ATÖLYE’DEN; Leylâ Serpil-2; Rüya

R Ü Y A
Leylâ Serpil

Güzel bir rüyaydı. Yansısı kirpiklerimin dibinde hâlâ. Ama uyanmalı artık. Gerçeğe dönme zamanı. Sonsuza dek süreceğini mi bekliyorduk da böyle üzgün duruyoruz boynumuz bükük? Her güzel şeyin bir sonu olur… rüyanın da elbet.

Ama rüya değildi ki gördüklerimiz. Kanlı canlı içindeydik yaşananların. Şaşırdık, sevindik, ürktük, hatta biraz korktuğumuz bile oldu. Kaçsak mı bırakıp dedik. Yok canım bırakılır mı hiç, olanca cesaretimizi kuşanıp üstüne üstüne gittik. Masal diyarında dolaştık. Şiirle havalandık. Okuduk, yazdık, dans ettik, çocuklar gibi şenlendik, kahkahalarla güldük, coştuk, taştık.

Kim ister ki bu rüya bitsin.

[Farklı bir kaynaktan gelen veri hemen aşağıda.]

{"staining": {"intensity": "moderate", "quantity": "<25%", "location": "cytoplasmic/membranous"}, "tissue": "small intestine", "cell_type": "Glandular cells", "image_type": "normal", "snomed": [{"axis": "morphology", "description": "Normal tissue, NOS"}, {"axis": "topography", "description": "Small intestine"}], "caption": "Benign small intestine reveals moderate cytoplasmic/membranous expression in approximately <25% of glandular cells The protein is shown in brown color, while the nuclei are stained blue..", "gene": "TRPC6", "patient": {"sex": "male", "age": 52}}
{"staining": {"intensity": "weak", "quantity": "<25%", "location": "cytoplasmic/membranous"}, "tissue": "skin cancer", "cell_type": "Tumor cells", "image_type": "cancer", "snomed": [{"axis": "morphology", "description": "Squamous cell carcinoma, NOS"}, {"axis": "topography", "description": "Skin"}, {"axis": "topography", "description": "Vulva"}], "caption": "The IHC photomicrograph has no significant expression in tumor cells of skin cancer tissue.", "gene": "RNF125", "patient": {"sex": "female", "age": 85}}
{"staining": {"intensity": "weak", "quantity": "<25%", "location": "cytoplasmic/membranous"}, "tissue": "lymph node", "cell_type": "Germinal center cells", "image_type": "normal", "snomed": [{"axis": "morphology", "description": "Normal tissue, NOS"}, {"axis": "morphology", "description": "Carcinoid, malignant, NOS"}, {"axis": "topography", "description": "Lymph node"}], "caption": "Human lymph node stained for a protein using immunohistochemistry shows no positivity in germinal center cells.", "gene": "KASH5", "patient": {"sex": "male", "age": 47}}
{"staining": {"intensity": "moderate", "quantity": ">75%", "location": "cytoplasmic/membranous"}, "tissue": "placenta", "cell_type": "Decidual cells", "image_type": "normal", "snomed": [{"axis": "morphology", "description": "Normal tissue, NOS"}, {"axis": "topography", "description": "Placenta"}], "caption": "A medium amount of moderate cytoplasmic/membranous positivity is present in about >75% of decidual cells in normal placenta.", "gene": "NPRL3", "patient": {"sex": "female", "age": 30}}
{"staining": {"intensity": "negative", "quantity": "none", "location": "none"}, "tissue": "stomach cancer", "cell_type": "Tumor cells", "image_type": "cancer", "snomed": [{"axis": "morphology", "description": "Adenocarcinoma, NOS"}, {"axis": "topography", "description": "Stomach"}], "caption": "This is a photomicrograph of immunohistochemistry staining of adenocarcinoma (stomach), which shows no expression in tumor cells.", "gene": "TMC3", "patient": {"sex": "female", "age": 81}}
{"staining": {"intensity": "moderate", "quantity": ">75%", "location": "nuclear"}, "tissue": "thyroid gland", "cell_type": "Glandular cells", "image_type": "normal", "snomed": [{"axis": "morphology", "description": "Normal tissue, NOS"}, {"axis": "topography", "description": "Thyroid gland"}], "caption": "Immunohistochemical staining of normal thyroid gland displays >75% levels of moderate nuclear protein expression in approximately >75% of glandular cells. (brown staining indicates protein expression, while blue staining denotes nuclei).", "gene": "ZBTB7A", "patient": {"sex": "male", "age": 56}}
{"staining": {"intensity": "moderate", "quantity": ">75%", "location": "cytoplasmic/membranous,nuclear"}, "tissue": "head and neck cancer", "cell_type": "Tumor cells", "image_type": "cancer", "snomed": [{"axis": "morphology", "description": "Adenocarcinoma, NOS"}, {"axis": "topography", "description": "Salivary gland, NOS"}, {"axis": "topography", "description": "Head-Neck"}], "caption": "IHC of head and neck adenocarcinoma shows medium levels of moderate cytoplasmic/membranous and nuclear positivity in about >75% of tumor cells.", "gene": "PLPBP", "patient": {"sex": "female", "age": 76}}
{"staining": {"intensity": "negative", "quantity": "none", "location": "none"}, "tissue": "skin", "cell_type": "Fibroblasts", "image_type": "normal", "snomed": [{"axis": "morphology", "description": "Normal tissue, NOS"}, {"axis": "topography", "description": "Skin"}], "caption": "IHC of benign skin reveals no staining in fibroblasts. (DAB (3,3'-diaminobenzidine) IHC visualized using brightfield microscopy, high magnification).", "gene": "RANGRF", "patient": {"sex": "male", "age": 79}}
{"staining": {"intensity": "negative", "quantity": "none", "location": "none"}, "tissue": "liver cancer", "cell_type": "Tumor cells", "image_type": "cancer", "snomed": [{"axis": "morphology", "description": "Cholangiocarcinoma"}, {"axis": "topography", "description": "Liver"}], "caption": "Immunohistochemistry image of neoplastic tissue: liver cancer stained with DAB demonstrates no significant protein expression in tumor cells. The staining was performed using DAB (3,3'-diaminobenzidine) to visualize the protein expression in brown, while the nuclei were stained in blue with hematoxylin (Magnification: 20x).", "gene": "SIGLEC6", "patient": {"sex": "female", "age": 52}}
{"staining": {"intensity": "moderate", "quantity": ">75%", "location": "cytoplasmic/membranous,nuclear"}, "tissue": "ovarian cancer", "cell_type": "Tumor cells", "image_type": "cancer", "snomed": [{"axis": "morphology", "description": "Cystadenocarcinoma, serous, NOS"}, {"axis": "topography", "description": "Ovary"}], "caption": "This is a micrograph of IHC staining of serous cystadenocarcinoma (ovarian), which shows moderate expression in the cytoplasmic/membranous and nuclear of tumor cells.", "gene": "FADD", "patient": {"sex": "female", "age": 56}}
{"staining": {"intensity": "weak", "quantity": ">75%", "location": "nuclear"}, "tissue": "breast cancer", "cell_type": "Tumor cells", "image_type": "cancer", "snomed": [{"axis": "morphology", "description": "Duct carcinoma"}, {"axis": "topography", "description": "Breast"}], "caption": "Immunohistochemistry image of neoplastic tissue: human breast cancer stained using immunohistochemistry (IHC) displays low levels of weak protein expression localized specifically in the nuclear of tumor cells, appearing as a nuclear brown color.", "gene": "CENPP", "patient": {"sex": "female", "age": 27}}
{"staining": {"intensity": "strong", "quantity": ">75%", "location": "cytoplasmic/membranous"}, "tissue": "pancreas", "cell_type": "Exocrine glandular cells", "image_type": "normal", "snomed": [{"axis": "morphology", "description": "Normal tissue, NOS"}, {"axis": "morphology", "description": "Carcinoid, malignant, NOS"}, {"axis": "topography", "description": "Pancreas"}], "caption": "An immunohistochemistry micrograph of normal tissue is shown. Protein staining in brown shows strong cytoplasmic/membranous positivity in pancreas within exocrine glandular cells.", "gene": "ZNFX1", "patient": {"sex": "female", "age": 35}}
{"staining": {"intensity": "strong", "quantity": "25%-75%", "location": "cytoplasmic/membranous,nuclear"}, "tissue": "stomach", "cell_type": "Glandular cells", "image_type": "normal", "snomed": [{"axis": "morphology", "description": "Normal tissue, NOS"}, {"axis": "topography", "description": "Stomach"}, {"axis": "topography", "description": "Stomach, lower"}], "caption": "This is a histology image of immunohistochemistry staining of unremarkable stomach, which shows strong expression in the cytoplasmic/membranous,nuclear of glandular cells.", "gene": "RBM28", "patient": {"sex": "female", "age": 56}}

Hem bu rüya bizim. Biz gördük hep birlikte elele, kolkola. Sevdik birbirimizi, saygı duyduk. Anladık. Dokunduk. Sarıldık. Sardık, sarmaladık yüreğimizin çok özel bir köşesine yerleştirdik. Ne iyi ettik.

Günler su gibi aktı. Ama biz de su gibi masallar, öyküler, şiirler, romanlar yazmaya soyunduk.   Hangi sözcüğü nereye koyacağımızı, nerede ara final, nerede final yapacağımızı öğrendik. Çatılar kurduk, yıktık, yeniden kurduk. Soyutladık, dönüştürdük, salkımlar ekledik, bozduk, yeniden yazdık. Aynı temadan başka başka has öyküler ürettik. Aynı karaktere çeşitli elbiseler giydirdik. Yazdıklarımızda art alan bırakmanın önemini beynimize nakşettik.

Böyleydi işte hiç unutmayacağımız bu onbeş günlük zaman dilimi. Sadık Aslankara Geliştirilmiş Yazarlık Atölyesi.

Sevgili Sadık Hocama, her güzel sıfatın eksik kalacağı Süreyya Köle’ye, beş özel ve tatlı kadına var oldukları için teşekkürler. Kendime de tabii…köşemde oturup ülkemin, çevremin dertleriyle hemhal olmak yerine bu rüyada  bir rol kaptığım için.

Sana da teşekkürler hayat. Beni şaşırtmaya devam et.